Pour mémoire, ce patrimoine fait partie intégrante de l’Histoire de France. Nos moulins et leur « droit d’eau » sont passés de l’Ancien Régime au Nouveau Régime, dans la nuit du 4 août 1789, nuit au cours de laquelle ils ont été adoubés par l’Assemblée nationale révolutionnaire. Le Pays avait besoin d’eux, c’est ainsi qu’ils sont passés de la Féodalité à la République avec la bénédiction de l’assemblée constituante. Les moulins, au même titre que les chapelles, les églises, les manoirs et les châteaux ont leur place dans notre patrimoine ce qui nous engage à les protéger.

P-E : Justement, que représentent les Journées du Patrimoine de Pays et des Moulins dans vos actions de valorisation de ce patrimoine ?

A.Q. : Les JPPM sont des journées extrêmement importantes ; ce sont des moments de rencontre, de partage ; ce sont des journées festives.
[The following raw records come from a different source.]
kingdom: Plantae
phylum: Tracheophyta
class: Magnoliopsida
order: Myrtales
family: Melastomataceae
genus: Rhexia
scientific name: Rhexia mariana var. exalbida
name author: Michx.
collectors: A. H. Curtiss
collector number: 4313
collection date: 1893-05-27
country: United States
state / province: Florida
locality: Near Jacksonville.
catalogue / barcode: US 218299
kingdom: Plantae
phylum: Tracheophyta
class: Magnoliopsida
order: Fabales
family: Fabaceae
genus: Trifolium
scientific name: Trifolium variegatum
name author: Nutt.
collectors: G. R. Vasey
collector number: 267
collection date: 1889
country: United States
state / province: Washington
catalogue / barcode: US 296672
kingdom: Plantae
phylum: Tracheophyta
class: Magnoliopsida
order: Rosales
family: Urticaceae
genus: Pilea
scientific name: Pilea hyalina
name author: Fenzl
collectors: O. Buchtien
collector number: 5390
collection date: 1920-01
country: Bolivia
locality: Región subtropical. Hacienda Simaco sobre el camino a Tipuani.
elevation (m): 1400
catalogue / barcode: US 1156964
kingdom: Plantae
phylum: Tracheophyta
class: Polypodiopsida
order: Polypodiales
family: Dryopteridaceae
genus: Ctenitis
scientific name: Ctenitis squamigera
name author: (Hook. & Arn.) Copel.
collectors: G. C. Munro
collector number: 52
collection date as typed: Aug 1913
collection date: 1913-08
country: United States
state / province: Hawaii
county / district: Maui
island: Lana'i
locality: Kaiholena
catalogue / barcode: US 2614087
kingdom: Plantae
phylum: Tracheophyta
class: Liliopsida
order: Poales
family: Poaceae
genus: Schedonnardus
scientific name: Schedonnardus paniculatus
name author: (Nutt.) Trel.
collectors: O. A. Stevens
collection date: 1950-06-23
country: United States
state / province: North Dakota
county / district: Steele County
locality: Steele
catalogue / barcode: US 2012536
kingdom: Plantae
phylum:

Lorsque nous ouvrons nos portes pour les JPPM, nous accueillons des visiteurs curieux des différentes thématiques proposées, l’histoire, la fonctionnalité, la découverte de la faune et la flore, afin que  les passionnés comprennent  l’importance des moulins et de leurs biefs, véritables réserves biologiques.

Ces JPPM, aujourd’hui avec les Petites Cités de Caractère qui rejoignent le comité organisateur, démontre l’importance de ces manifestations. Lors des visites guidées des moulins, nous insistons sur le fait qu’il s’agit d’un patrimoine appartenant, de fait, à leur propriétaire mais qui, en réalité, appartient à l’histoire.

Les JPPM sont des journées de partage !

Pour conclure, notre devise est : « sauvegarder pour transmettre ». Si les moulins et les espaces naturels qui les entourent venaient à disparaître, nous ne pourrions pas transmettre ce merveilleux patrimoine aux générations futures, voilà la mission que nous nous sommes fixée.